Menjawab Isu Kesehatan Jiwa, Yakkum Hadirkan Sarasehan Bersama Tokoh Lintas Agama di Lombok
Sarasehan Isu Kesehatan Jiwa bersama Tokoh Lintas Agama sendiri dihadirkan Yakkum bersama Black Dog Institute dan Emotional Health For All di Lombok.
Penulis: Jimmy Sucipto | Editor: Maria Sorenada Garudea Prabawati
Banyaknya jumlah orang yang mengalami depresi dan angka kasus bunuh diri yang semakin meningkat selama pandemi ini tentu merupakan kondisi yang memprihatinkan.
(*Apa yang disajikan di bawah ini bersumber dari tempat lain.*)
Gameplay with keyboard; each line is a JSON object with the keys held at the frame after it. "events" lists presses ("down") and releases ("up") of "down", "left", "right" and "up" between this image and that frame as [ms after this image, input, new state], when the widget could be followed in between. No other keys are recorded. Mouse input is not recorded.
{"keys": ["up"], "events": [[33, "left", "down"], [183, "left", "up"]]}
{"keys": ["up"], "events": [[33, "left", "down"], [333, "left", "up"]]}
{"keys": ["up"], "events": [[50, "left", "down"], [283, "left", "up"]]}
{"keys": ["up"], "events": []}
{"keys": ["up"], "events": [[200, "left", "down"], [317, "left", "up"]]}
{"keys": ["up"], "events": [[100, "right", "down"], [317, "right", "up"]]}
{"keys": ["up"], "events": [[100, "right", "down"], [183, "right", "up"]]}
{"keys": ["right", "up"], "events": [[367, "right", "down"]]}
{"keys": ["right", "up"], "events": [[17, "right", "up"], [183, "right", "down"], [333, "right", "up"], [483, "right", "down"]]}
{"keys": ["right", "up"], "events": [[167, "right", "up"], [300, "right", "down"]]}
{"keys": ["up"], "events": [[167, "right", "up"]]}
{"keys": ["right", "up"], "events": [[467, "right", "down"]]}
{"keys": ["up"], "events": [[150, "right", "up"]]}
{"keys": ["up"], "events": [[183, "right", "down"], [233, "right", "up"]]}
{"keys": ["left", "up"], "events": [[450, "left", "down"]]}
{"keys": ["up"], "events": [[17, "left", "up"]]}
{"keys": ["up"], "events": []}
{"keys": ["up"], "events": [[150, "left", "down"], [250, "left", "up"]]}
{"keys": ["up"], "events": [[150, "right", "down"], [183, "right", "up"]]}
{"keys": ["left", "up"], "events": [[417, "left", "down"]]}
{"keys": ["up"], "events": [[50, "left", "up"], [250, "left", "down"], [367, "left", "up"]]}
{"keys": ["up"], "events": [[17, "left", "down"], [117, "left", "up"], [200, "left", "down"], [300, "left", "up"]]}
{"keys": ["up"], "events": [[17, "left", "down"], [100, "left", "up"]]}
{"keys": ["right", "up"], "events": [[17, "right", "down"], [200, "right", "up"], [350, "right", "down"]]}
Ini menunjukkan betapa luasnya masalah ini. Namun, yang jauh lebih memprihatinkan adalah jika masyarakat tidak merespon dengan mengambil langkah-langkah untuk menunjukkan kasih sayang dan keberpihakan pada mereka yang berhadapan dengan depresi dan pemikiran bunuh diri.
Karena berbagai stigma keagamaan di Indonesia yang terkait dengan bunuh diri, banyak individu yang tidak sadar ketika mengalami depresi, tidak terbuka untuk berbicara tentang masalah yang dialami atau segan untuk mencari bantuan.
Jika kita ingin sungguh-sungguh mewujudkan bangsa dan negara Indonesia yang kuat, maka masalah -masalah kesehatan jiwa tersebut perlu segera disikapi, tandas Sandersan Onie.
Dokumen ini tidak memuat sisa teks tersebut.